On your next holiday to Bedruthan, make sure you include the ShelterBox Visitor Centre on your list of must-do day trips. It’s one of only about three emergency relief visitor centres in the world, and it’s right on our doorstep here in Cornwall. If a day out at a disaster relief centre sounds like an odd suggestion, read on anyway, because we’re sure if you do go, you’ll be very glad you made the effort.

What Is ShelterBox?
ShelterBox is a charity that sparked into life here in Cornwall 18 years ago and chooses to maintain its HQ in Truro, even though it is now a major global provider of emergency disaster relief to people hit by hurricanes, earthquakes, warfare and other disasters.

The charity, its work and supporters are an important feature of the landscape of ‘real’ Cornwall, rather than the prettified surface version so often served up to tourists and beyond which we know many visitors would like to explore.

ShelterBox’s staff, supporters and volunteers all believe shelter is a human right, not a luxury, and that shelter from the chaos of disaster and conflict is vital.

What Does ShelterBox Do?
Simply put, ShelterBox empowers people.

If you’ve been made homeless by a natural disaster or conflict, as some 85 million people around the world today have, then ShelterBox can deliver you a green box full of emergency shelter materials, tools and other useful things that will enable you to keep your family together, start to rebuild your life and regain your independence.

If you’re someone who feels frustrated when you see the devastation of an earthquake, volcano or tsunami unfolding on the news, then ShelterBox gives you a direct and practical way of making a difference, so you don’t have to sit there watching helplessly.

“We hook up people who want to help with people who need help,” as ShelterBox’s Chief Operating Officer Michael Johns puts it.

ShelterBox is as beautifully simple as that, and far, far more complicated too. And that’s what the visitor centre so engagingly explains.

What’s a Disaster Relief Visitor Centre Like?
There’s nothing depressing about it. It’s an interactive exhibition that’s interesting, moving, up-lifting.

It’s suitable for young children, teenagers and adults alike, there’s a volunteer guide there to talk you through the exhibits, answer questions and sometimes share moving personal stories of frontline experiences.

The exhibits are fascinating. They transport you into the lives and realities of families made homeless by tsunamis, typhoons, cyclones, floods and warfare. Video, imagery, text and artefacts all help to explain the realities of life for huge numbers of people around the world, and the ways in which ShelterBox and its supporters help them to get back on their feet.

One of the most powerful exhibits is the school tent, which tells the story of some Iraqi children who were bombed out of their classrooms and forced to do lessons in hats and gloves in a cold, dark cave.

When ShelterBox responders saw this, they applied one of the charity’s core values: that it’s important to understand the impact of each emergency and the need this creates within individual communities.

### TASK DETAILS
In the text about ShelterBox, where does the charity keep its headquarters? Rely only on the text about ShelterBox for what comes next.

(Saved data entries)
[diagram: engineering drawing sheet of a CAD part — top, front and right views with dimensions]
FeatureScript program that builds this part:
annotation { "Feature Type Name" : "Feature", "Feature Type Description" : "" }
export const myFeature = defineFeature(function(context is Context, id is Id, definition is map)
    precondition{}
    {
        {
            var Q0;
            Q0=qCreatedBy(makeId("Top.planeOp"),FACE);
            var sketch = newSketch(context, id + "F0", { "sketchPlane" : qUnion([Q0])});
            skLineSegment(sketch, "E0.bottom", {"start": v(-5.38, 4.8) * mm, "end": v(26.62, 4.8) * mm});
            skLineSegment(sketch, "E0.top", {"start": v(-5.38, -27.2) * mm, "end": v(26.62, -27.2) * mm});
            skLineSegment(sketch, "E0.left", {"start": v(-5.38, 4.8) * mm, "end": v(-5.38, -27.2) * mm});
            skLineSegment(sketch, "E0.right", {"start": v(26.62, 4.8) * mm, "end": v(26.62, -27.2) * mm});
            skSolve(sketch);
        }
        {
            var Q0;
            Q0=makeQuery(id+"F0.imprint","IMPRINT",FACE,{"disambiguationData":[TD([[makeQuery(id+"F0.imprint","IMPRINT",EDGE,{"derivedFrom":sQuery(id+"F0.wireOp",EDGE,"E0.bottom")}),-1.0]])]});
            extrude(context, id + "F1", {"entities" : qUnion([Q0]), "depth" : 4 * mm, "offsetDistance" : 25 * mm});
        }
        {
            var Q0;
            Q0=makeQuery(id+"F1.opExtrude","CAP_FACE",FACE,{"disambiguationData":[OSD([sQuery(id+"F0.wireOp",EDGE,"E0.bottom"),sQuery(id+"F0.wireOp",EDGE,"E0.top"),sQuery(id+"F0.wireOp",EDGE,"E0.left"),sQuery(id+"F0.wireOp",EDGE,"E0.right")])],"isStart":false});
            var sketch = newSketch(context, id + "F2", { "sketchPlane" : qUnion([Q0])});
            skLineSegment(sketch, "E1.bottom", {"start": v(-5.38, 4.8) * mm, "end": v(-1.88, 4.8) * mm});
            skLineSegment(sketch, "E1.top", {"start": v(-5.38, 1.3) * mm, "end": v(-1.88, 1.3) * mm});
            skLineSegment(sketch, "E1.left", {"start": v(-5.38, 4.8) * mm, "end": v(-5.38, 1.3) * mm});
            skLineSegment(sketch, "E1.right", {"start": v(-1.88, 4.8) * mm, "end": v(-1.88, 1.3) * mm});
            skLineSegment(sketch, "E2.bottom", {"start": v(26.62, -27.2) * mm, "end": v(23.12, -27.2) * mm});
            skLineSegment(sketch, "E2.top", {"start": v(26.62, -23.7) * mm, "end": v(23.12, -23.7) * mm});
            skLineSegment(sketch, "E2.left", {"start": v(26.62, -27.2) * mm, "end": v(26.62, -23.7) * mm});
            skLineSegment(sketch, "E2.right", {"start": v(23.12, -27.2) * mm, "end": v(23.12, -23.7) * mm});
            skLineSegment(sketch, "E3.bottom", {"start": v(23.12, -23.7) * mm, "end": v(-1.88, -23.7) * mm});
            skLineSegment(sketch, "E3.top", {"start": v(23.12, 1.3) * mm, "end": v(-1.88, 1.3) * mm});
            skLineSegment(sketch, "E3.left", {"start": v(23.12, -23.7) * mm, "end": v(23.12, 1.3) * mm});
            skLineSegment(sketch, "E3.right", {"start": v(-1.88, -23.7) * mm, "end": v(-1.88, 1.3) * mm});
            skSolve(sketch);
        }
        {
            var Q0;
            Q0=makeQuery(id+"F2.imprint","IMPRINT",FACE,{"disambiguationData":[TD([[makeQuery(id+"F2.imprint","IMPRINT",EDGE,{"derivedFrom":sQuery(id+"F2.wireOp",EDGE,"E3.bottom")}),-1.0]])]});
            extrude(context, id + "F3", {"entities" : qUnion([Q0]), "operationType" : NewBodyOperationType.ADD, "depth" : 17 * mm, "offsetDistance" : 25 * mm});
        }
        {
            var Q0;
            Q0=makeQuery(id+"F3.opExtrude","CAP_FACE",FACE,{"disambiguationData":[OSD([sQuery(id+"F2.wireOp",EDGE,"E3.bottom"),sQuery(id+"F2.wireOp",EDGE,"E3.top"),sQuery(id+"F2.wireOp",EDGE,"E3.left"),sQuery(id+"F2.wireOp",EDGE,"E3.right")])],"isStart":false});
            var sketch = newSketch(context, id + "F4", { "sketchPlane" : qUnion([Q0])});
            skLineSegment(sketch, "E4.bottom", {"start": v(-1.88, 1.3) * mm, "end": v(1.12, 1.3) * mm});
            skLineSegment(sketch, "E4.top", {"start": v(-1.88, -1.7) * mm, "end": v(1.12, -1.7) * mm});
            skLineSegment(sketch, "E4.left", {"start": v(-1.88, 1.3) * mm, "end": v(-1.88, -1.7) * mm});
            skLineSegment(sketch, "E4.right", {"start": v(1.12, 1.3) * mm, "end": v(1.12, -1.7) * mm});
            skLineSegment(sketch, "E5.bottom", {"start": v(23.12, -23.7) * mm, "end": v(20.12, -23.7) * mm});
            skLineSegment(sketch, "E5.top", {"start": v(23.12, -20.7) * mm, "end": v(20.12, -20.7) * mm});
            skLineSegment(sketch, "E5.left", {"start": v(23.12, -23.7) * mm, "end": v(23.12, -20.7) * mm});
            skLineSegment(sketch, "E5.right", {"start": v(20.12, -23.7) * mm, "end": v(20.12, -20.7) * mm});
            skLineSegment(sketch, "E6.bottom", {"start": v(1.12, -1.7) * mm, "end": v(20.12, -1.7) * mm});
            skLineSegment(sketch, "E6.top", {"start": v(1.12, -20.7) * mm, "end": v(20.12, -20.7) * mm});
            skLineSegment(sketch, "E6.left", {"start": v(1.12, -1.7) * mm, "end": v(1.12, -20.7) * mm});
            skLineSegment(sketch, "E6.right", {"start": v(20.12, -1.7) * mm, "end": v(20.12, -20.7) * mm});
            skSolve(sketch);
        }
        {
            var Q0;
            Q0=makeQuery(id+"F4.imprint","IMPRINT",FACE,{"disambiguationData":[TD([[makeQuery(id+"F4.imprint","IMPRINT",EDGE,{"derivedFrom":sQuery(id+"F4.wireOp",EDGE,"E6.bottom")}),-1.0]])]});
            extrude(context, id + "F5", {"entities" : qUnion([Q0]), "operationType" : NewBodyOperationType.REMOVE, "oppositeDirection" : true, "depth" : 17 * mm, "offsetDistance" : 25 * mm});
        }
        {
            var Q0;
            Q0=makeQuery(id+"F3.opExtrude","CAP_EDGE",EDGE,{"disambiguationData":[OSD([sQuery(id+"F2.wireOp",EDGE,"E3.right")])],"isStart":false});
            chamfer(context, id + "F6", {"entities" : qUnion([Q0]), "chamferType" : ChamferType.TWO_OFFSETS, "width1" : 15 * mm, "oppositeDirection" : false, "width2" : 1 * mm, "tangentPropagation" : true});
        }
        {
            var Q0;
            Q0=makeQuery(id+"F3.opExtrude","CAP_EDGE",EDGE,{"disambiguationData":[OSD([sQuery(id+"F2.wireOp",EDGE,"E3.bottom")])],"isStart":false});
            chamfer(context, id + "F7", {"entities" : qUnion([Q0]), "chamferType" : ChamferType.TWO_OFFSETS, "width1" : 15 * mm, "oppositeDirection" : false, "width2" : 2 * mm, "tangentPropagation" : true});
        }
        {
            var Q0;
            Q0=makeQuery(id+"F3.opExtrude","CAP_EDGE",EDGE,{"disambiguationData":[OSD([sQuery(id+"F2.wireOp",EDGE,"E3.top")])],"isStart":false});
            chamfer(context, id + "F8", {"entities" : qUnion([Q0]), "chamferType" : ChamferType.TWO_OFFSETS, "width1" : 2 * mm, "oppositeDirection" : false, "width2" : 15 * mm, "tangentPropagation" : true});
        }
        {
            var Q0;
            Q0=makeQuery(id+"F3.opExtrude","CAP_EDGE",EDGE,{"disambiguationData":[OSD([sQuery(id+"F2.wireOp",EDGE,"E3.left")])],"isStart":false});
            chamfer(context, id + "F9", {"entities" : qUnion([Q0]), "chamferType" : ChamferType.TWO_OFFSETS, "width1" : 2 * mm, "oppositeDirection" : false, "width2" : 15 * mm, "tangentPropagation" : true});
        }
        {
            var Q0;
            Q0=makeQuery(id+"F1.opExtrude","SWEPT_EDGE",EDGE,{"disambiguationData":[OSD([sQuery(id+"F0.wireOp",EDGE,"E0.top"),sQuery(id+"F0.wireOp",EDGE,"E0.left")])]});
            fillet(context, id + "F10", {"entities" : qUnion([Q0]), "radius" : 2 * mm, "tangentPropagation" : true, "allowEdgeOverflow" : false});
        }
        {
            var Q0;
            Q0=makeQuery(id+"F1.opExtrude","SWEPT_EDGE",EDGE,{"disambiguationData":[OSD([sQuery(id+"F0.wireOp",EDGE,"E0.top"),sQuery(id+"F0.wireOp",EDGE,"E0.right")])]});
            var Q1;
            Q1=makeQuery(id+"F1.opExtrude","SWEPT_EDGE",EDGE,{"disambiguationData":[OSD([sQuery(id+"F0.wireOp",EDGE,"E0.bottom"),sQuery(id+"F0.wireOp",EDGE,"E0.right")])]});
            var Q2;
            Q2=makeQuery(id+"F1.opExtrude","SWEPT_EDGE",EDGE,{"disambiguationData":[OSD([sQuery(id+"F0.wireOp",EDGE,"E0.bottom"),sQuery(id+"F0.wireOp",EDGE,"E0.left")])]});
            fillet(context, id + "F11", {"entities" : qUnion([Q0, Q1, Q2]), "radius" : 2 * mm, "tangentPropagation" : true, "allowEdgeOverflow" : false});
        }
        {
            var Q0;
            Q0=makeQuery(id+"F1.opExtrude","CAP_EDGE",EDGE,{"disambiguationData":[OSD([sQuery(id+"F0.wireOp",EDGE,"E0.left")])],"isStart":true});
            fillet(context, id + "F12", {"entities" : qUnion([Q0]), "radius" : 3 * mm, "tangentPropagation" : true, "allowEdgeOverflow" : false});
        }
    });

### PROBLEM SOLUTION
In Truro, Cornwall.